Jess Haskins is living proof that plant killers can be rehabilitated into productive members of society: the kind that actually produce their own food and go on to establish successful landscaping companies—such as her own, Patiovore—that transform other people into productive gardeners and advocates of outdoor artistry. You just need the right motivation. For Haskins, it was vegetables.

“I was spending too much money at Whole Foods, so I started growing my own food,” says the 33-year-old, who was undaunted by the many, many houseplants she’d killed throughout her teens and 20s. “I’d always been a black thumb, but when I started growing vegetables I got ahold of good information.”

For Haskins, that good information came from Houston gardening guru Bob Randall’s book, Year Round Vegetables, Fruits, and Flowers for Metro Houston, long regarded as the bible of Houston gardening. “You get that and local soil and MicroLife fertilizer”—an organic, all-natural compound made right here in town—“get rid of the MiracleGro and get some good seeds,” Haskins says, recalling the early days of her love affair with gardening. “That’s the hack. That’s a great start.

Before long, Haskins was doing much more than growing her own vegetables in raised beds. After graduating from UH in 2013 with a marketing degree, she found work as a coordinator at an IT firm. But it wasn’t fulfilling, not by comparison to digging in the dirt all day—so she quit. “They gave me a nice severance, I took that, I moved home, and I destroyed my parents’ yard.”

In six months, her parents’ suburban plot had become a farm complete with rainwater catchments, raised beds for planting crops, even chickens. Soon, family members and friends were hiring Haskins to transform their own yards, and not long after that Patiovore was born.

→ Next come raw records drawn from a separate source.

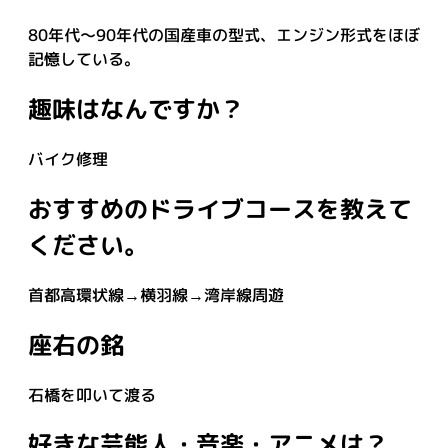
80年代〜90年代の国産車の型式、エンジン形式をほぼ
記憶している。
趣味はなんですか？
バイク修理
おすすめのドライブコースを教えて
ください。
首都高環状線→横羽線→湾岸線周遊
座右の銘
石橋を叩いて渡る
好きな芸能人・音楽・アニメは？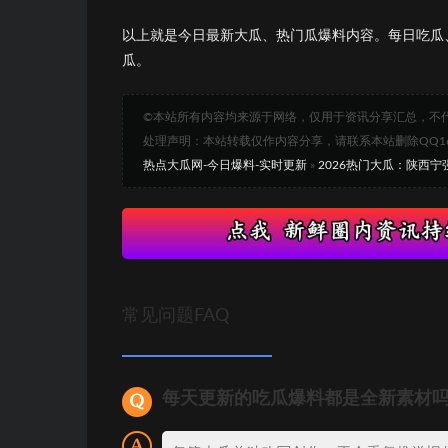
以上就是今日最新大瓜、热门瓜爆料内容。每日吃瓜
瓜。
©本站所有内容均来源于网络，仅用于资讯分享汇总，不
处理声明：本站转载仅作内容分享，请联系本站删除QQ1693
热点大瓜网-今日爆料-实时更新
»
2026热门大瓜：陕西
常见问题FAQ
每天更新的吃瓜爆料都是全新素材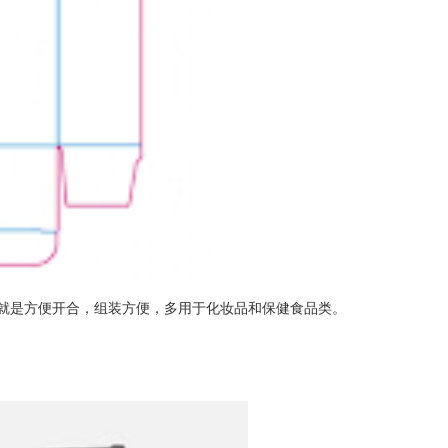
就是方便开合，组装方便，多用于化妆品和保健食品类。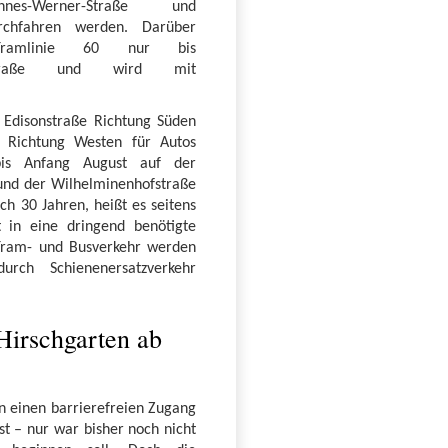
es-Werner-Straße und
rchfahren werden. Darüber
Tramlinie 60 nur bis
isonstraße und wird mit
e Edisonstraße Richtung Süden
e Richtung Westen für Autos
bis Anfang August auf der
und der Wilhelminenhofstraße
ch 30 Jahren, heißt es seitens
 in eine dringend benötigte
. Tram- und Busverkehr werden
urch Schienenersatzverkehr
irschgarten ab
n einen barrierefreien Zugang
st – nur war bisher noch nicht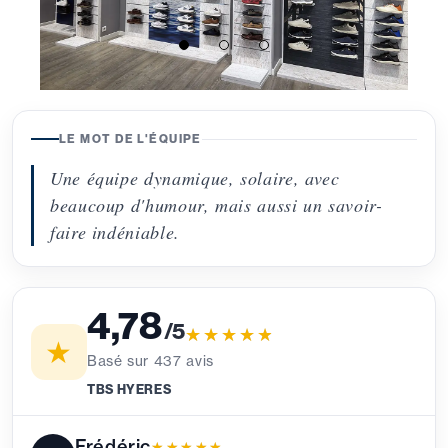
LE MOT DE L'ÉQUIPE
Une équipe dynamique, solaire, avec
beaucoup d'humour, mais aussi un savoir-
faire indéniable.
4,78
/5
★★★★★
★★★★★
★
Basé sur
437
avis
TBS HYERES
Frédéric
★★★★★
★★★★★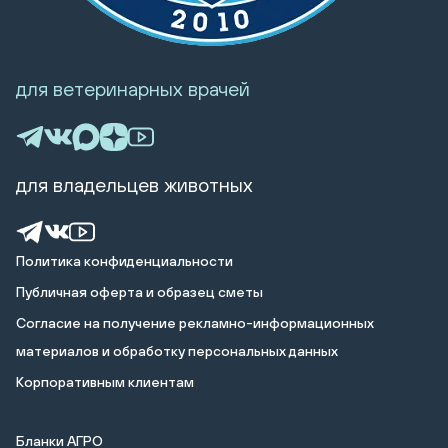
для ветеринарных врачей
для владельцев животных
Политика конфиденциальности
Публичная оферта и образец сметы
Cогласие на получение рекламно-информационных
материалов и обработку персональных данных
Корпоративным клиентам
Бланки АГРО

Today, her full-service landscaping firm transforms lawns big and small. Haskins has installed gardens in everything from a three-by-six-foot space at the base of a skinny Washington Ave. condo to a full-on “edible and native landscape” in the yard of a Heights home. 

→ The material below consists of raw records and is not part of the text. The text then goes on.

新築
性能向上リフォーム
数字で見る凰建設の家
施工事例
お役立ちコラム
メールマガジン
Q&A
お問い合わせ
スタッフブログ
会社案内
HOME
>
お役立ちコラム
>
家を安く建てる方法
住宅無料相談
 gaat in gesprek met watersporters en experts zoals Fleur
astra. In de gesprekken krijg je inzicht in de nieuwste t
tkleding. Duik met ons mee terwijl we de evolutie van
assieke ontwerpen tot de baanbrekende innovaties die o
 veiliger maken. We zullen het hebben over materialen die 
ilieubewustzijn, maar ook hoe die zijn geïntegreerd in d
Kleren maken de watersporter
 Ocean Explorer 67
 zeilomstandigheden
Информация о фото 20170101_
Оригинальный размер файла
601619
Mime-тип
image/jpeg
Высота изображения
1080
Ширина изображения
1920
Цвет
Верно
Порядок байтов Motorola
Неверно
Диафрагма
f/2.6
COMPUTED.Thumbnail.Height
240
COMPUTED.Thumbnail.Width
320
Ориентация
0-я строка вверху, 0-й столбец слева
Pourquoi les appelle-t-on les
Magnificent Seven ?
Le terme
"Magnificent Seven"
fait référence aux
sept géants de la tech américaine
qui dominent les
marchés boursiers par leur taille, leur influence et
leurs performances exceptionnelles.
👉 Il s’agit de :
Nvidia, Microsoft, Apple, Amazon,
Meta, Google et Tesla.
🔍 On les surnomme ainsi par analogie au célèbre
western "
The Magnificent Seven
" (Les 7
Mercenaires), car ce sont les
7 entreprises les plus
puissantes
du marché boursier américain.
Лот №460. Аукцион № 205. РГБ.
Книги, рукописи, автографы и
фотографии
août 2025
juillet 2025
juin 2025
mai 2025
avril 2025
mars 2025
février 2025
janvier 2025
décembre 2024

“They’re going for LEED Platinum certification,” says Haskins. “It runs off of solar, runs off of rainwater, it has a thermal heating and cooling system.” And that’s not all. The yard is now replete with “butterfly plants and plants for the birds, and all of the things that support life.” Haskins’s method? “Fitting as many edibles in there as possible and arranging it all as artfully as possible.”

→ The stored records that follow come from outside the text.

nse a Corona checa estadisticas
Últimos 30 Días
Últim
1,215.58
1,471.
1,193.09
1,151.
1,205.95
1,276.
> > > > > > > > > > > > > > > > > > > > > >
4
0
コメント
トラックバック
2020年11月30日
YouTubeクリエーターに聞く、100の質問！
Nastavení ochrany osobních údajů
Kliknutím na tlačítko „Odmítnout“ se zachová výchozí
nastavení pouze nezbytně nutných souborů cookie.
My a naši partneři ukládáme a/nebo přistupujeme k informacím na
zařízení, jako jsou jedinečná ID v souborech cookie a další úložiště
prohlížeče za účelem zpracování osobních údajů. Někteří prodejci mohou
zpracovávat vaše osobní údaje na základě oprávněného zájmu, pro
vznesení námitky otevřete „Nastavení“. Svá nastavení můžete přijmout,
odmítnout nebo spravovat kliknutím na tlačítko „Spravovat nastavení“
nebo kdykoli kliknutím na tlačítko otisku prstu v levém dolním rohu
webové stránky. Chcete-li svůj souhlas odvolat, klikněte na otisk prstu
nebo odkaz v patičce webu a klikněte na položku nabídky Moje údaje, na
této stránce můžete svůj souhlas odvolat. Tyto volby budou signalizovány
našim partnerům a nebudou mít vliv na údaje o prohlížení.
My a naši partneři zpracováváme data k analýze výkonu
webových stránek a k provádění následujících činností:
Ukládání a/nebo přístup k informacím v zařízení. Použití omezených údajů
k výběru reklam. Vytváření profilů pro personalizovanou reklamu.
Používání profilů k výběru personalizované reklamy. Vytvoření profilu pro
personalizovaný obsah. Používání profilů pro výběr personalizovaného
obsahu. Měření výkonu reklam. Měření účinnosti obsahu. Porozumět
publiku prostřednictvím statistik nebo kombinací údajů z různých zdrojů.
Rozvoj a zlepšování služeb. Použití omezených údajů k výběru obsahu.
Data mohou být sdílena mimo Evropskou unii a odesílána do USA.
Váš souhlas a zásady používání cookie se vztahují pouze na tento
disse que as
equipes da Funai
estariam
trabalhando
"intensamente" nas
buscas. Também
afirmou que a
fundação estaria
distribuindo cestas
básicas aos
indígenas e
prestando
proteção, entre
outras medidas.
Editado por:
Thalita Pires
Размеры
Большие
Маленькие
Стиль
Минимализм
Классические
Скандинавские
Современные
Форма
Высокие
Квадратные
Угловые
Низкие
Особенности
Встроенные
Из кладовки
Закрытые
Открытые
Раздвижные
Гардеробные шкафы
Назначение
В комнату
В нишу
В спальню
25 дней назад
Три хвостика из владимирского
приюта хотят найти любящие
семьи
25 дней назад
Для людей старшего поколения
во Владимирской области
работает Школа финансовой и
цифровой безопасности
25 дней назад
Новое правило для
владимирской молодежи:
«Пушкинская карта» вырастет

Artistry is the operative word. After all, she says, one of the benefits of a beautiful home garden is that it encourages you to spend more time outdoors—and more time digging in the dirt, like her. “Aside from gardening being just a naturally amazing experience,” she says, “it’s a good feeling to be more self-sufficient and to reacquaint ourselves with what it’s like to work with the earth and grow something for ourselves that we can really use.” And, says the reformed black thumb turned urban farmer, “it’s exciting to see how much better the flavors are, too.”